Problem to solve> Which lines in the material below contain the string "kidney"? Pull out each of those lines and copy it in full, treating uppercase and lowercase as different.

Extracted records>

----

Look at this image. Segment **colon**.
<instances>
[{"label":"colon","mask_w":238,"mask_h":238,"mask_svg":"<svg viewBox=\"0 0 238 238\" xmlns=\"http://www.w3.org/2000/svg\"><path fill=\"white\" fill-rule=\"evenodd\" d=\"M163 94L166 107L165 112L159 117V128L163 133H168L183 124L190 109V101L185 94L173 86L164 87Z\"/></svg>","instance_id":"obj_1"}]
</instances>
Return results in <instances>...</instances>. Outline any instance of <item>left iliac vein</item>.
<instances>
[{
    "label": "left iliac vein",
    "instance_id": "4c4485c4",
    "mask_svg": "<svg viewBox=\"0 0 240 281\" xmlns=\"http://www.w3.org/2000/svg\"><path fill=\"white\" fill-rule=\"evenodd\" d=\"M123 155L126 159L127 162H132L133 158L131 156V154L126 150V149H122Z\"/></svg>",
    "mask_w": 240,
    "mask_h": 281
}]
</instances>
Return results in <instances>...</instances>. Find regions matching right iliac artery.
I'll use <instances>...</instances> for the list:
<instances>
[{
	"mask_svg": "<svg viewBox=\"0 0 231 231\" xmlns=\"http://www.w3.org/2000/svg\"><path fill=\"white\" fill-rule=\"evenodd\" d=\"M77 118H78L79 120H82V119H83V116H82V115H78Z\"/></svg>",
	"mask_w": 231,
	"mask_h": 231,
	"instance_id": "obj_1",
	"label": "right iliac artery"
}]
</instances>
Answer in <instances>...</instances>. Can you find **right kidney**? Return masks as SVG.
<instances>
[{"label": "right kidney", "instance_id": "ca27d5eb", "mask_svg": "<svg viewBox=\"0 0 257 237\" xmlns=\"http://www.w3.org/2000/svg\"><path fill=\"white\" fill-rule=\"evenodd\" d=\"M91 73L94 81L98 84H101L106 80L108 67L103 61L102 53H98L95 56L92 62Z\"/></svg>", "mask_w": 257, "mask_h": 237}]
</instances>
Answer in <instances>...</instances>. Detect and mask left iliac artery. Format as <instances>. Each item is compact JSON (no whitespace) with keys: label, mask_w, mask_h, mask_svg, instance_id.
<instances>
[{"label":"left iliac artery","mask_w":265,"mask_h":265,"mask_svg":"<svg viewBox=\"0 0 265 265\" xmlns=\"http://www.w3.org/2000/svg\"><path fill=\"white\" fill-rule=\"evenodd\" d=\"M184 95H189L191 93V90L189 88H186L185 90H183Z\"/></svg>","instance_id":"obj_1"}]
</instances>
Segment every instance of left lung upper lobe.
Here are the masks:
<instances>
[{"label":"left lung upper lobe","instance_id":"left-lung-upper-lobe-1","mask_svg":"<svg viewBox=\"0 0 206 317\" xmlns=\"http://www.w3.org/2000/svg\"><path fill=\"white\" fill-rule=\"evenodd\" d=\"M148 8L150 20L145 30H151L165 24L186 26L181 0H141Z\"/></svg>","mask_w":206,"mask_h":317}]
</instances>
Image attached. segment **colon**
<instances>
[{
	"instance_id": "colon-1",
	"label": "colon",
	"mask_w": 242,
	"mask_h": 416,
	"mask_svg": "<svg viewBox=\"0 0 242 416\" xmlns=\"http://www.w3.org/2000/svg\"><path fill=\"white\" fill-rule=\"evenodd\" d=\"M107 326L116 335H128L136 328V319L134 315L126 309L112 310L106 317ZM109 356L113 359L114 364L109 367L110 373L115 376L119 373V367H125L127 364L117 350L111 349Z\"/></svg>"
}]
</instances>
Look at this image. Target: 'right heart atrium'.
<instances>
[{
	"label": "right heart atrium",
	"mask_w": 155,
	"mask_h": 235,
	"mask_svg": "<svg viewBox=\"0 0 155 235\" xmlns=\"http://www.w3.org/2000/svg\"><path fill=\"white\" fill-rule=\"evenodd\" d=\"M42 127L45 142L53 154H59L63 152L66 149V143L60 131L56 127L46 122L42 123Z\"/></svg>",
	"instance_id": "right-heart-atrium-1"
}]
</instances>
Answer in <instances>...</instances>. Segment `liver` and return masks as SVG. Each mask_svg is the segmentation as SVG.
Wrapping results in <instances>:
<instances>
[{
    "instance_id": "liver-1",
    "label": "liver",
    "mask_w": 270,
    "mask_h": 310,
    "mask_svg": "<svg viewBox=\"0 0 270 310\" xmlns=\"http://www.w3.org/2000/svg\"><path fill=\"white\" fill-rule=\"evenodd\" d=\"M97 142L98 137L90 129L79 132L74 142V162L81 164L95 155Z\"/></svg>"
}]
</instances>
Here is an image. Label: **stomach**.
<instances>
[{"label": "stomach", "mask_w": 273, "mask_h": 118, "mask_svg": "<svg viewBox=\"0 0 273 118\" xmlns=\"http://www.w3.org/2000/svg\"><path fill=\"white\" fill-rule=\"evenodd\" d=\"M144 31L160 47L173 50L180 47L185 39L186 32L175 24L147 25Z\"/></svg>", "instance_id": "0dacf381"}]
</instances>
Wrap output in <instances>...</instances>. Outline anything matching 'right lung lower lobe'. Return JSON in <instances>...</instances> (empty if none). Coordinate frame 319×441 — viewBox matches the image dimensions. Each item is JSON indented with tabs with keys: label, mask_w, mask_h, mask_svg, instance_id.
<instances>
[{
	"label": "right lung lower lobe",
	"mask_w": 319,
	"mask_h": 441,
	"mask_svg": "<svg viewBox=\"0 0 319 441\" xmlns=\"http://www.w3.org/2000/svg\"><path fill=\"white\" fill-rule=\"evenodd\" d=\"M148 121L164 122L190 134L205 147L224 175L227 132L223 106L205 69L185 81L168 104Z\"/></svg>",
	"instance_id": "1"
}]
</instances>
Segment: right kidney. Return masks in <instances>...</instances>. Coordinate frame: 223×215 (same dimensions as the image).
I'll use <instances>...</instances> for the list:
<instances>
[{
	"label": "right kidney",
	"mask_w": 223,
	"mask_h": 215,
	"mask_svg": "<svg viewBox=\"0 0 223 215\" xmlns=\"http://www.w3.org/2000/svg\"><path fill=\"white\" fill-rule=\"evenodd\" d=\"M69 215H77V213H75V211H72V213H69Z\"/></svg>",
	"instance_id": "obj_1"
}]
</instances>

----

Response>
Answer in <instances>...</instances>. Can you find **right kidney**? Return masks as SVG.
[{"label": "right kidney", "instance_id": "ca27d5eb", "mask_svg": "<svg viewBox=\"0 0 257 237\" xmlns=\"http://www.w3.org/2000/svg\"><path fill=\"white\" fill-rule=\"evenodd\" d=\"M91 73L94 81L98 84H101L106 80L108 67L103 61L102 53H98L95 56L92 62Z\"/></svg>", "mask_w": 257, "mask_h": 237}]
Segment: right kidney. Return masks in <instances>...</instances>. Coordinate frame: 223×215 (same dimensions as the image).
	"label": "right kidney",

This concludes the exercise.